### [Task goal]
Format the text lines of all the rows below as a JSON list of strings, one string per line, omitting blank lines and leaving out the pictures.

### [Extracted records]
:::::
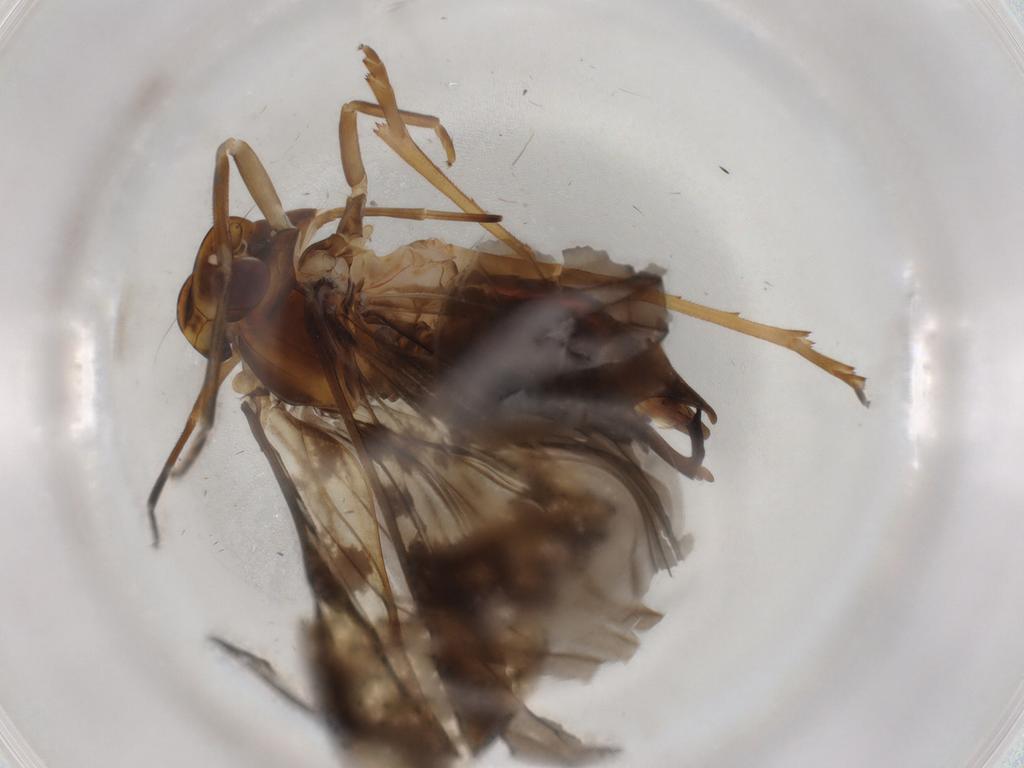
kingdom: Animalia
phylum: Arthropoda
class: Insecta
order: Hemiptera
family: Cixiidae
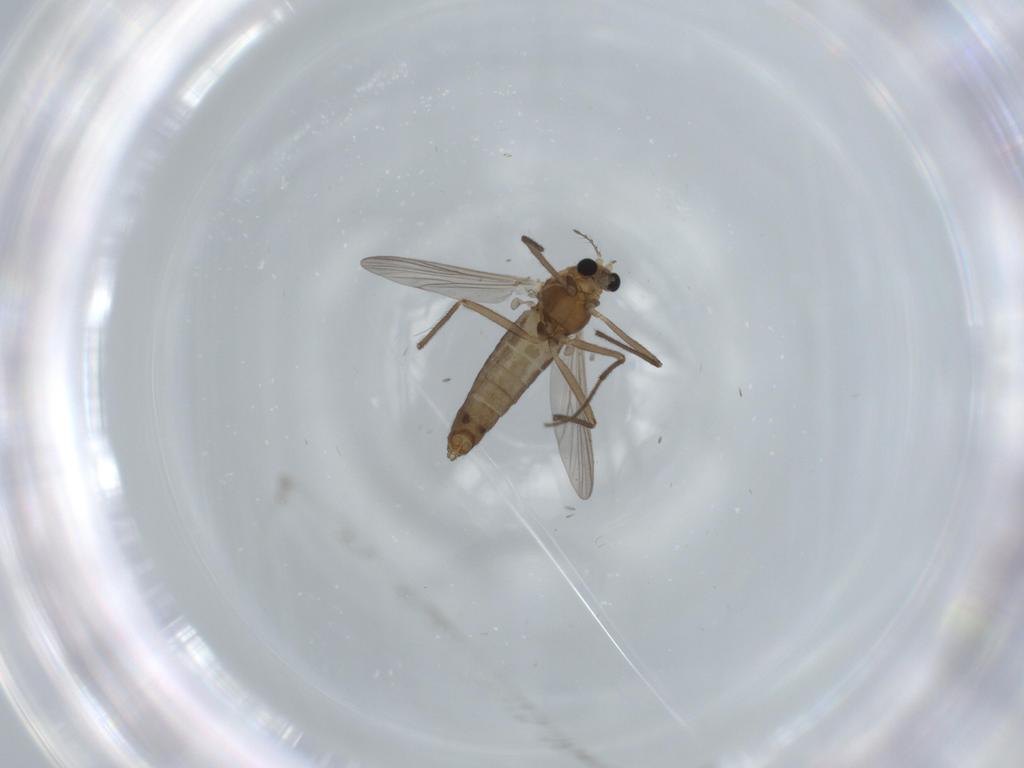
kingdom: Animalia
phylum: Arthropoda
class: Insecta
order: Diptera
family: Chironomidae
:::::
### [Finished answer]
[
  "kingdom: Animalia",
  "phylum: Arthropoda",
  "class: Insecta",
  "order: Hemiptera",
  "family: Cixiidae",
  "kingdom: Animalia",
  "phylum: Arthropoda",
  "class: Insecta",
  "order: Diptera",
  "family: Chironomidae"
]